→ THE DATA
═══
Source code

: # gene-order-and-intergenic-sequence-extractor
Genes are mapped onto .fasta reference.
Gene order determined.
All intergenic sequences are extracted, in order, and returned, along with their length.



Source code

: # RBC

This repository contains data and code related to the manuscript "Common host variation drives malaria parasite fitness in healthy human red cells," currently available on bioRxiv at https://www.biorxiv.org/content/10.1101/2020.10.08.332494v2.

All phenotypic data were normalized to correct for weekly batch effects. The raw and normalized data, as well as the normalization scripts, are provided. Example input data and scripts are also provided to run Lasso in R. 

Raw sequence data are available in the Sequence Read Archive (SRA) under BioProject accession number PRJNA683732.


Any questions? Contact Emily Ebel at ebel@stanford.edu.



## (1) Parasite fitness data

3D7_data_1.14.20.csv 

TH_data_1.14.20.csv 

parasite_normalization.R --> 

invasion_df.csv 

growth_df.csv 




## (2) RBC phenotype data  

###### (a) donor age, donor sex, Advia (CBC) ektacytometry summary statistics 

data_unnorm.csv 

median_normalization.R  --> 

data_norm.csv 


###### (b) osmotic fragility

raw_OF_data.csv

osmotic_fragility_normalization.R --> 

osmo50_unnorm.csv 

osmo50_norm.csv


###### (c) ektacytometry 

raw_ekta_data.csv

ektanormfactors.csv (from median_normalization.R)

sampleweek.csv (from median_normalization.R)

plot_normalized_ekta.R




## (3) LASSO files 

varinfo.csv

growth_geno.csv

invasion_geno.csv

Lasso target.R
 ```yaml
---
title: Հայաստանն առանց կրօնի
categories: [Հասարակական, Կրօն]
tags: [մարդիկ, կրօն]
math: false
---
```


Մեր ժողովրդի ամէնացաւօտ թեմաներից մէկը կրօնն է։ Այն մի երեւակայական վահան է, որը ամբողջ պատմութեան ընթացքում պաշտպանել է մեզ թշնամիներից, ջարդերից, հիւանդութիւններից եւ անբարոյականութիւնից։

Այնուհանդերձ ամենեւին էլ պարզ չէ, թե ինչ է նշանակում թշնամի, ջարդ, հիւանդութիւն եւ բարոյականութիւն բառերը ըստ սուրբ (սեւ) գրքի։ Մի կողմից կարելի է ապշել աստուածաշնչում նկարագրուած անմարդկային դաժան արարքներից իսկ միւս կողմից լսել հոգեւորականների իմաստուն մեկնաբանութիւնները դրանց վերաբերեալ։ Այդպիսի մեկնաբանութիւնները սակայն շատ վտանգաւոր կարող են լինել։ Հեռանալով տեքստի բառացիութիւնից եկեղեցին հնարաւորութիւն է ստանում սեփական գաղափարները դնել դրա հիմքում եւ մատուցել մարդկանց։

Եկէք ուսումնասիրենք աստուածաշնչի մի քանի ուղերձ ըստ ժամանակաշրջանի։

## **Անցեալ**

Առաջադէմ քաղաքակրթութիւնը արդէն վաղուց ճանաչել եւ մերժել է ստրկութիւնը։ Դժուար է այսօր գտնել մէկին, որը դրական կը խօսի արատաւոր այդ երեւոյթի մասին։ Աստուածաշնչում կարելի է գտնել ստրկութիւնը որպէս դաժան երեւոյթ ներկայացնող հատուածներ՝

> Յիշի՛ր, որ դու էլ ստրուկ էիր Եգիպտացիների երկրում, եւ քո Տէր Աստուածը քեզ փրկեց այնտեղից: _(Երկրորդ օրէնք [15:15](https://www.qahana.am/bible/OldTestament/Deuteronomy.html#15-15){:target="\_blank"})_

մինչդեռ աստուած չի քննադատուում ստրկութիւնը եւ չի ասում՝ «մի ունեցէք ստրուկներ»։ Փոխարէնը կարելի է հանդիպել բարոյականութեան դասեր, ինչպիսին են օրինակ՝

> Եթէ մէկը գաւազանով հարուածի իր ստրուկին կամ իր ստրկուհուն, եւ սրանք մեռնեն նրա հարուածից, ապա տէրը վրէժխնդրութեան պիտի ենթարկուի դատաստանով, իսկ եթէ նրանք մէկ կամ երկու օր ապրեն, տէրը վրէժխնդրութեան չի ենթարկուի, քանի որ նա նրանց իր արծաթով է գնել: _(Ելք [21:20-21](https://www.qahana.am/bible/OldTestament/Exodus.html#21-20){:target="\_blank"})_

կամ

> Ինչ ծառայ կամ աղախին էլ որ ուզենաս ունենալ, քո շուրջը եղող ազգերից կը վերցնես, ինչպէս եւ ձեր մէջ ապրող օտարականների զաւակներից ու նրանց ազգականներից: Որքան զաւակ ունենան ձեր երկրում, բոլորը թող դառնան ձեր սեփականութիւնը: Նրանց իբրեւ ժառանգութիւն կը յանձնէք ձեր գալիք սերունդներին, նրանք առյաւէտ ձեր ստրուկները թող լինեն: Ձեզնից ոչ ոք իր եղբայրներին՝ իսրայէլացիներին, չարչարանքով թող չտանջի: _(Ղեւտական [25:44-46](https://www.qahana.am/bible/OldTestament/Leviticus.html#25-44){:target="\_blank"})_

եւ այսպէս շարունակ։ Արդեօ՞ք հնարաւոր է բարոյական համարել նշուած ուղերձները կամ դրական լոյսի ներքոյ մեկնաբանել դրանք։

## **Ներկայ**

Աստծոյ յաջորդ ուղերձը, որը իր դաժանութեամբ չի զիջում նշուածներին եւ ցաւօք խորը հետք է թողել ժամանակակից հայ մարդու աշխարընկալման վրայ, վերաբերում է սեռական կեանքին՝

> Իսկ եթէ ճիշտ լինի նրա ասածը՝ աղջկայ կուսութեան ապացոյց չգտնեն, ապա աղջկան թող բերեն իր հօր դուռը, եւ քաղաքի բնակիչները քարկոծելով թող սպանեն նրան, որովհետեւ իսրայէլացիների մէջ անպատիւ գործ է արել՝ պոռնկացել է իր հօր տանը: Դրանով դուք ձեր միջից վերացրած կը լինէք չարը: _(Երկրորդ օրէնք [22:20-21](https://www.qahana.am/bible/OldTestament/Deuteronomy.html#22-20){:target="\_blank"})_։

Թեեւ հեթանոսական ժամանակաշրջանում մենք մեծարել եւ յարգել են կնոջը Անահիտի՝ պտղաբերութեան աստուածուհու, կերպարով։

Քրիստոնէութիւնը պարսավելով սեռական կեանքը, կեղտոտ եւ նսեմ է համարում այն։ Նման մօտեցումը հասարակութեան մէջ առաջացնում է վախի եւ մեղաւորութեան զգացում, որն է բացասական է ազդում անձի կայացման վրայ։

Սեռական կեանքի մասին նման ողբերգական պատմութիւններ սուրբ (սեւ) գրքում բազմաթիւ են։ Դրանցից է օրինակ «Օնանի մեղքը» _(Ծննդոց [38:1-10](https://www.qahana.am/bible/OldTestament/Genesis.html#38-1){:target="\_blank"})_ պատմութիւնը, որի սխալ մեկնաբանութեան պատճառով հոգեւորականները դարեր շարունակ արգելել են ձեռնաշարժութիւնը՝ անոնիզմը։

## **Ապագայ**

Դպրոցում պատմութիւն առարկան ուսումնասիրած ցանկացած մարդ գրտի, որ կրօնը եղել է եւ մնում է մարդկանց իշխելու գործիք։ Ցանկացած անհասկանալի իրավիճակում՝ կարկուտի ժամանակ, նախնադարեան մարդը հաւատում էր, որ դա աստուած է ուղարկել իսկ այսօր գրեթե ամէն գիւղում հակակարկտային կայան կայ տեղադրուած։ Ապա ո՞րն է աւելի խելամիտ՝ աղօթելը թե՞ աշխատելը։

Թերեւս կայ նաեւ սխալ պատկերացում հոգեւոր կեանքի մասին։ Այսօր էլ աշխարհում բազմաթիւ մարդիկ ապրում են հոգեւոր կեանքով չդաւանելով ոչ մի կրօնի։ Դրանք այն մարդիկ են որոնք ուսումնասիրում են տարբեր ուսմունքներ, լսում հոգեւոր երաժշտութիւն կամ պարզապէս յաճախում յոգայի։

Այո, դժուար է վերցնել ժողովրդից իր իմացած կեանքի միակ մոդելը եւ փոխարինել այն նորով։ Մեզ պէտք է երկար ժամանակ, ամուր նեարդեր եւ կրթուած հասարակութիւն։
═══
→ REQUIREMENT
Beginning at the first line above, repeat exactly until the line containing "TH_data_1.14.20.csv", which is included.

→ SOLUTION TO THIS EXERCISE
Source code

: # gene-order-and-intergenic-sequence-extractor
Genes are mapped onto .fasta reference.
Gene order determined.
All intergenic sequences are extracted, in order, and returned, along with their length.



Source code

: # RBC

This repository contains data and code related to the manuscript "Common host variation drives malaria parasite fitness in healthy human red cells," currently available on bioRxiv at https://www.biorxiv.org/content/10.1101/2020.10.08.332494v2.

All phenotypic data were normalized to correct for weekly batch effects. The raw and normalized data, as well as the normalization scripts, are provided. Example input data and scripts are also provided to run Lasso in R. 

Raw sequence data are available in the Sequence Read Archive (SRA) under BioProject accession number PRJNA683732.


Any questions? Contact Emily Ebel at ebel@stanford.edu.



## (1) Parasite fitness data

3D7_data_1.14.20.csv 

TH_data_1.14.20.csv 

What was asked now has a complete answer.